*Your assignment*
Do not include the pictures; repeat the rest of the data exactly.

*Recorded data*

####################

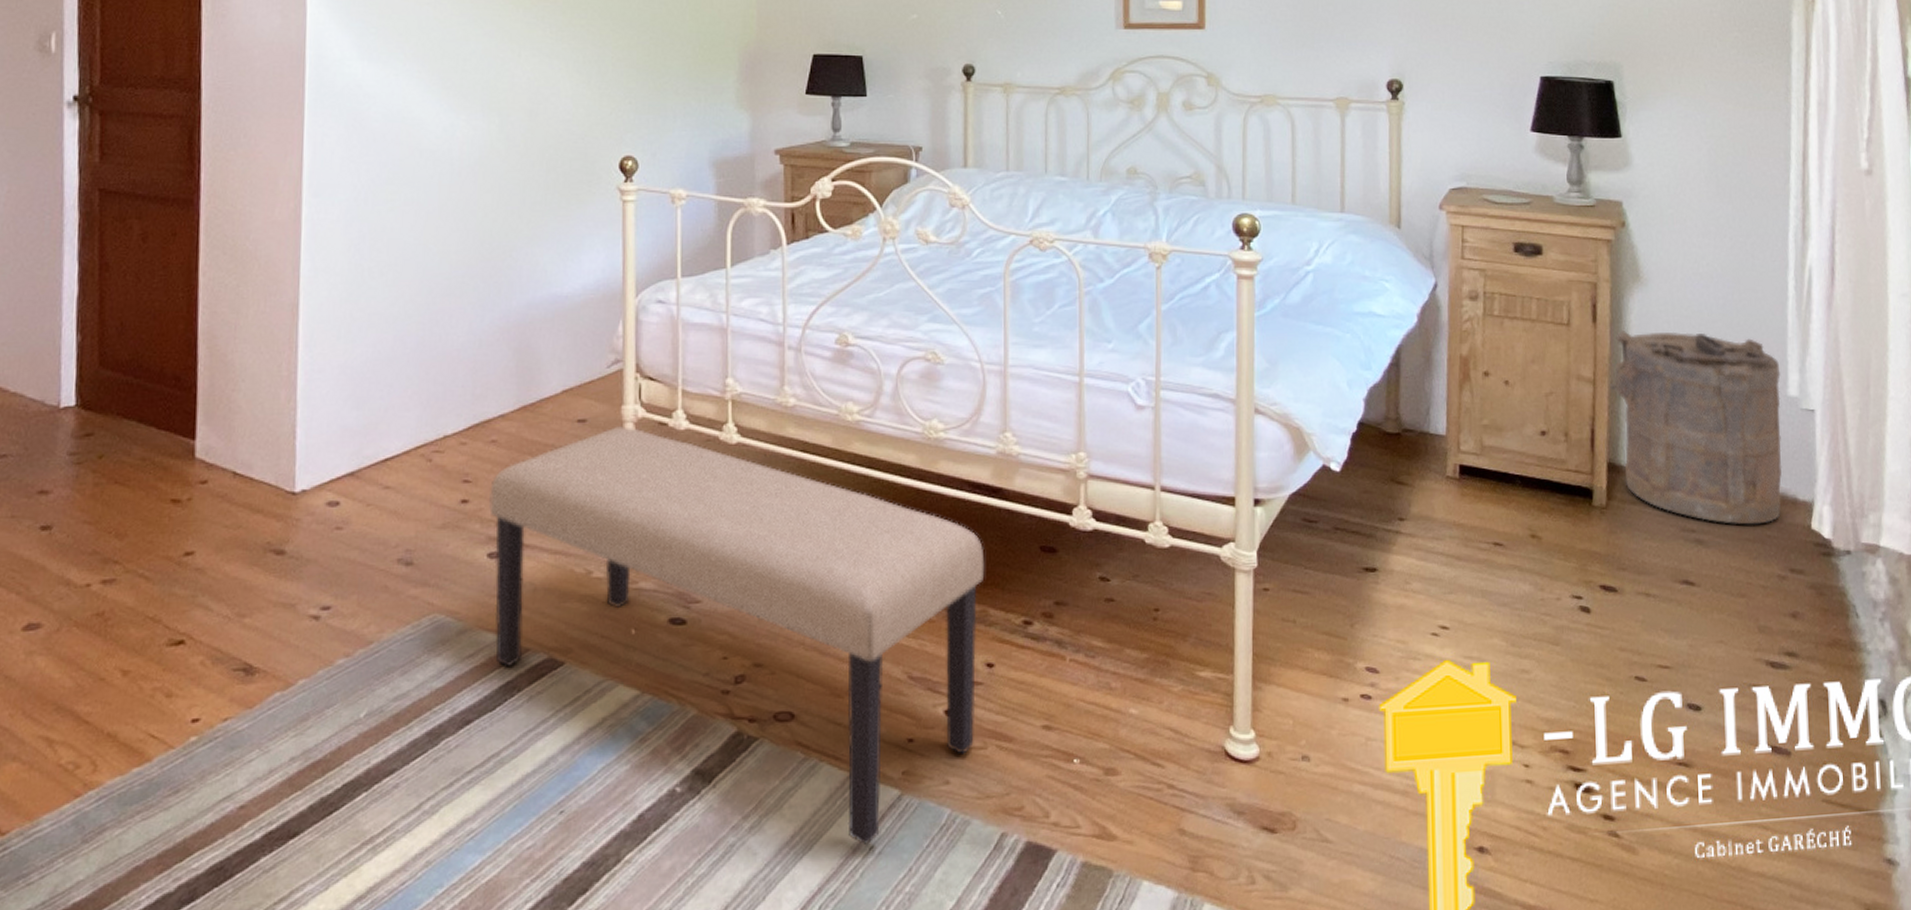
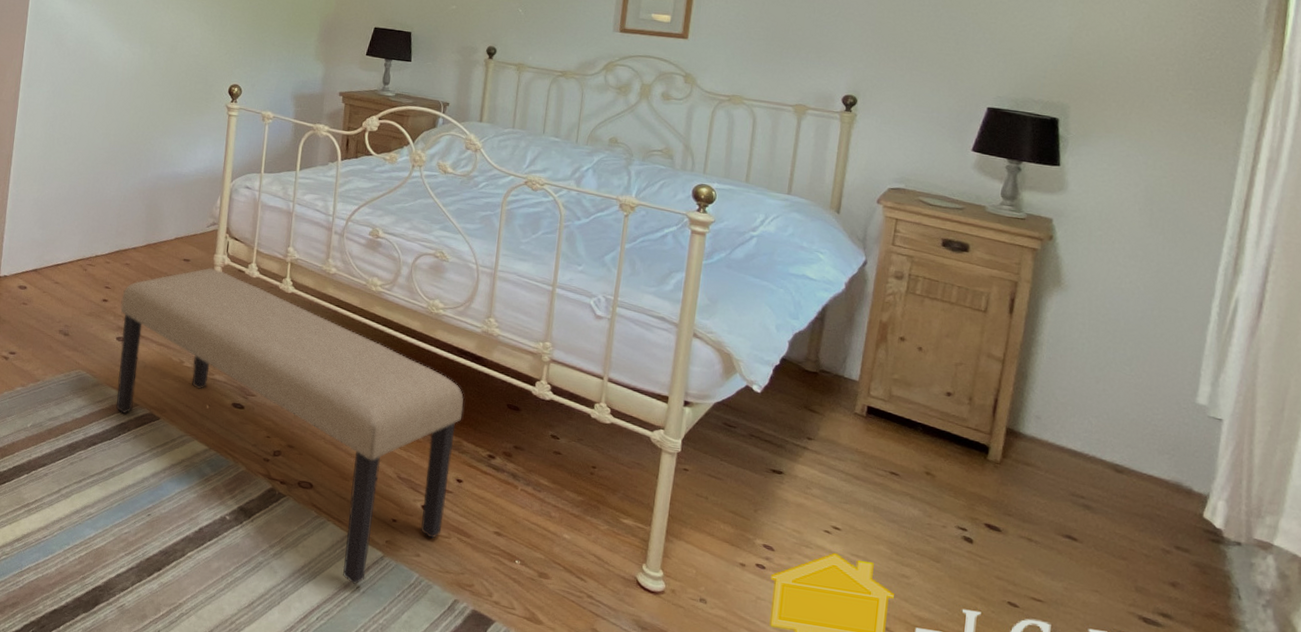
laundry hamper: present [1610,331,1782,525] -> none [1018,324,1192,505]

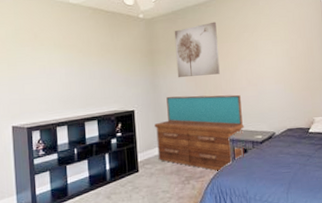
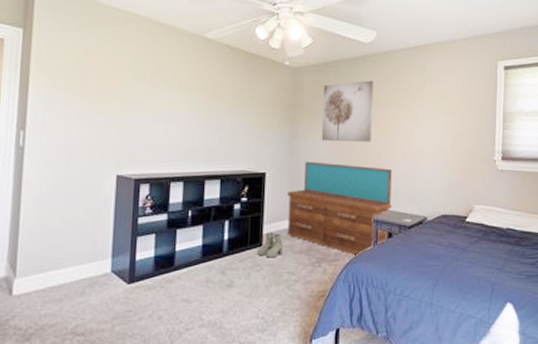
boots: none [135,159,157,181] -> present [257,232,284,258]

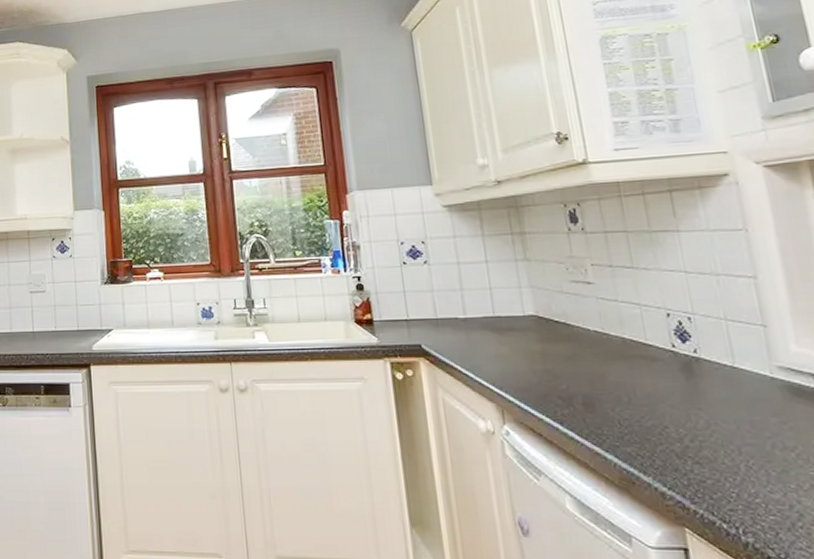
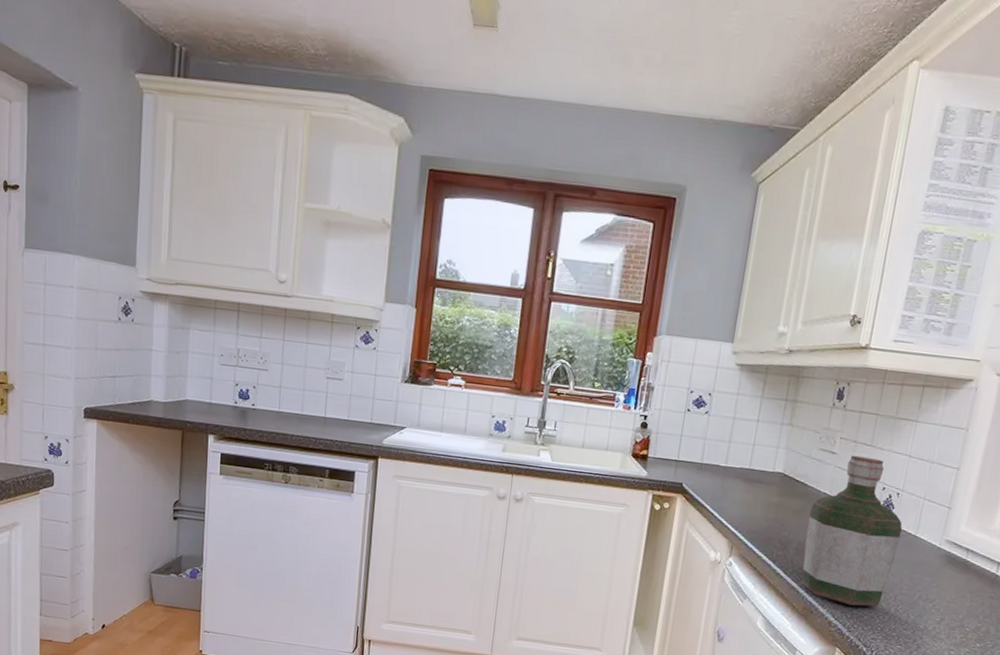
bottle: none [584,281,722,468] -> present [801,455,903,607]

####################

*Response box*
laundry hamper: present [1610,331,1782,525] -> none [1018,324,1192,505]

boots: none [135,159,157,181] -> present [257,232,284,258]

bottle: none [584,281,722,468] -> present [801,455,903,607]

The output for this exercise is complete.